Gardiner and co-authors provide a very good overview of gliotoxin and related mycotoxins [Gardiner DM, Waring P, Howlett BJ. The epipolythiodioxopiperazine (ETP) class of fungal toxins: distribution, mode of action, functions and biosynthesis. Microbiology. 2005 Apr;151 (Pt 4): 1021-32.] the full text of which is available as a pdf file.

Caveat There is confusion over the term gliotoxin. The term was first used in the 1930s to describe a toxic metabolite of the fungus Gliocladium fimbriatum; the name is derived from the name of the organism. This toxin is the small molecule with the heterocyclic nucleus spanned by a disulphide bond as described above. Unfortunately the same name — gliotoxin — has also been applied to a protein, toxic to the glial (gliocyte) classes astrocytes and oligodendrocytes, which has been found in the CSF of persons with MS [Menard A, Amouri R, Dobransky T, et al., A gliotoxic factor and multiple sclerosis. J Neurol Sci. 1998 Feb 5; 154 (2) : 209-21.] These two toxins have categorically different structures and have nothing in common except their name. Despite this, Internet articles have appeared which assume a common identity and which forward the assertion that mycotoxins have been demonstrated in the CSF of persons with MS.

Other sulphur-containing organic molecules have anti-candidal activity; the best known being allicin, which is found in garlic [Yamada Y, Azuma K. Evaluation of the in vitro antifungal activity of allicin. Antimicrob Agents Chemother. 1977 Apr;11(4):743-9.]

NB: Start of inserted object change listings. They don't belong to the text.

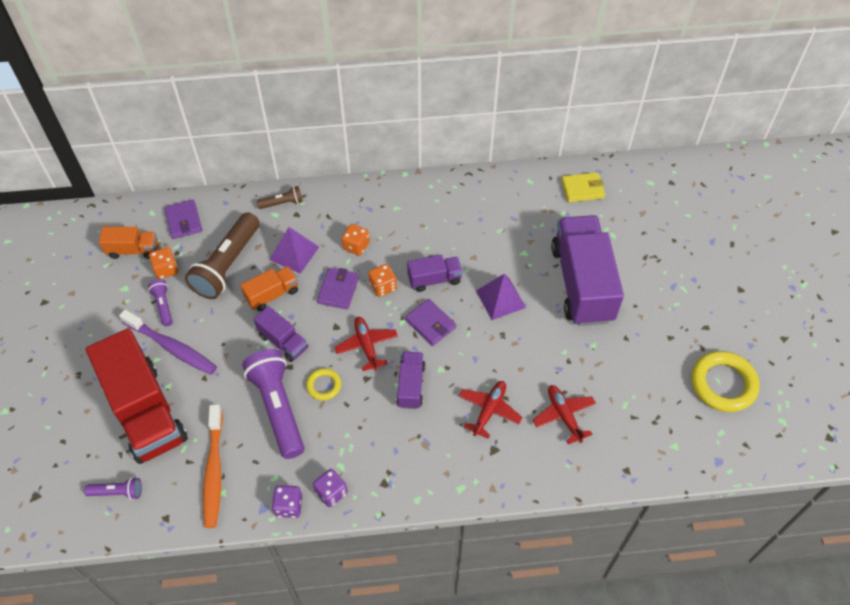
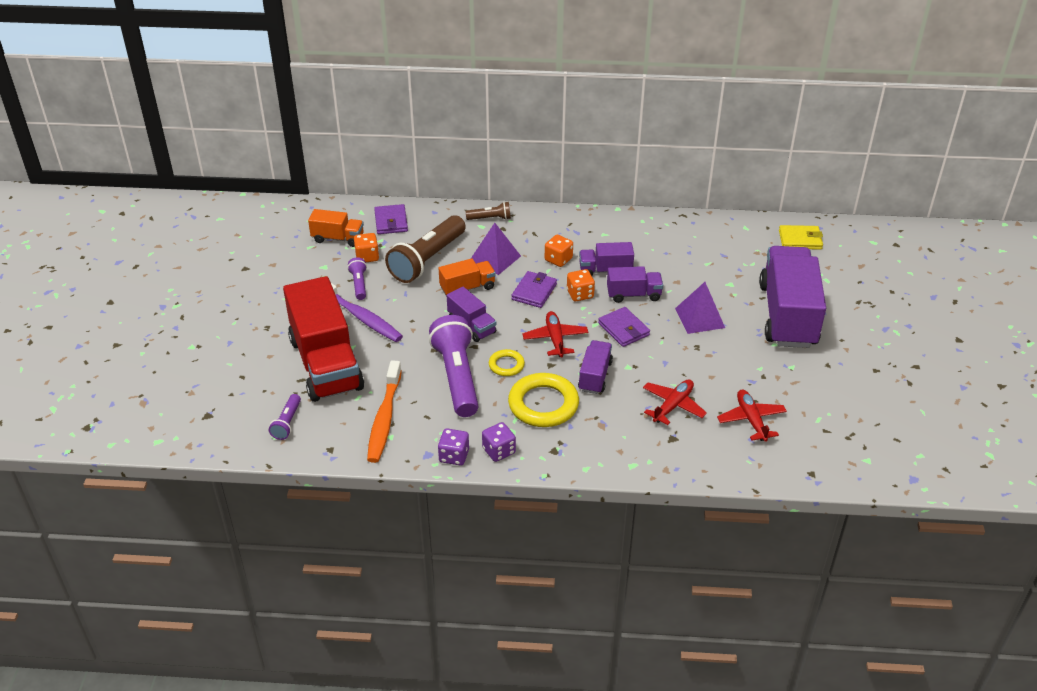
camera: 10 degrees right, 15 degrees down
(117, 492) = (287, 423): purple flashlight -> purple flashlight turned 90 degrees clockwise
(403, 253) = (605, 270): none -> purple truck
(723, 384) = (928, 415): yellow ring -> yellow ring (543, 404)

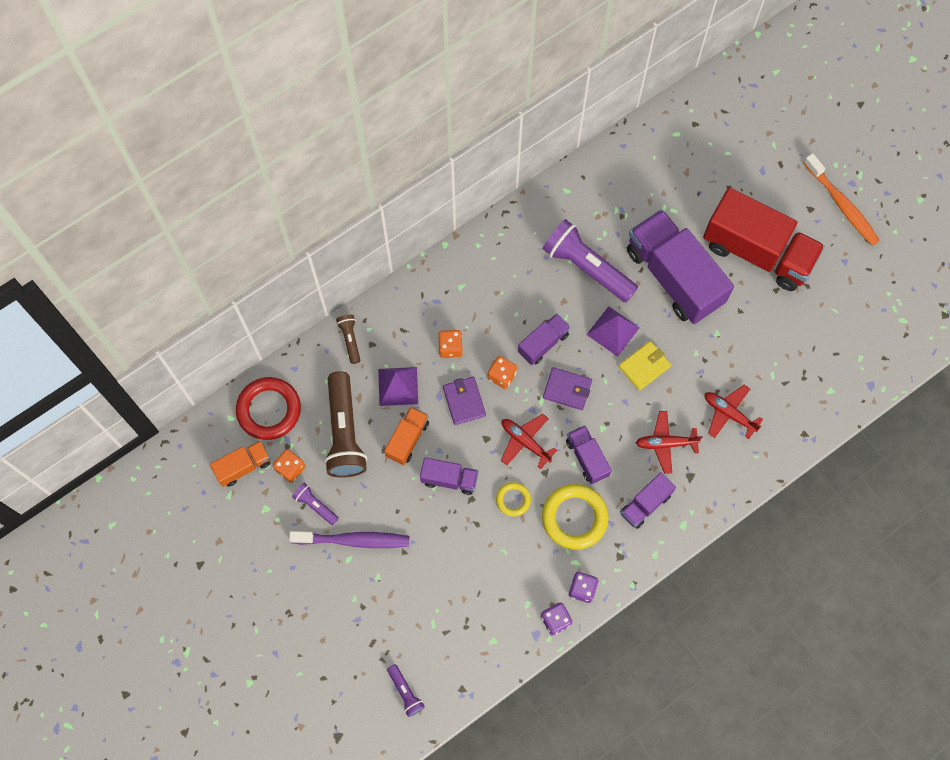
camera: 40 degrees left, 30 degrees up
(326, 364) = (375, 611): red truck -> red truck (757, 252)
(384, 418) = (473, 628): orange toothbrush -> orange toothbrush (842, 205)
(391, 222) = (269, 410): purple wallet -> red ring
(457, 377) = (487, 542): purple flashlight -> purple flashlight (587, 267)
(490, 218) = (350, 339): brown flashlight -> brown flashlight turned 60 degrees counterclockwise
(605, 270) = (498, 331): purple truck -> purple truck (645, 504)
(673, 406) = (666, 443): red plane -> red plane turned 90 degrees counterclockwise
(800, 240) = (619, 174): yellow wallet -> yellow wallet (644, 366)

(On a personal note I have to say I love garlic. So, fortunately, does Sarah. However, it has got me into trouble. A friend of mine and I - both aged 11 - were hauled in front of the headmaster one day. Our crime? Introducing wild garlic into our dinner to remedy the dull, repetitive school-food blandness. Our accuser, the housekeeper, bristled with indignation. I can see her face now as she held out the pungent evidence. Forty-five years have passed, and I'm pleased to say that garlic is much more acceptable in the anglophone world.)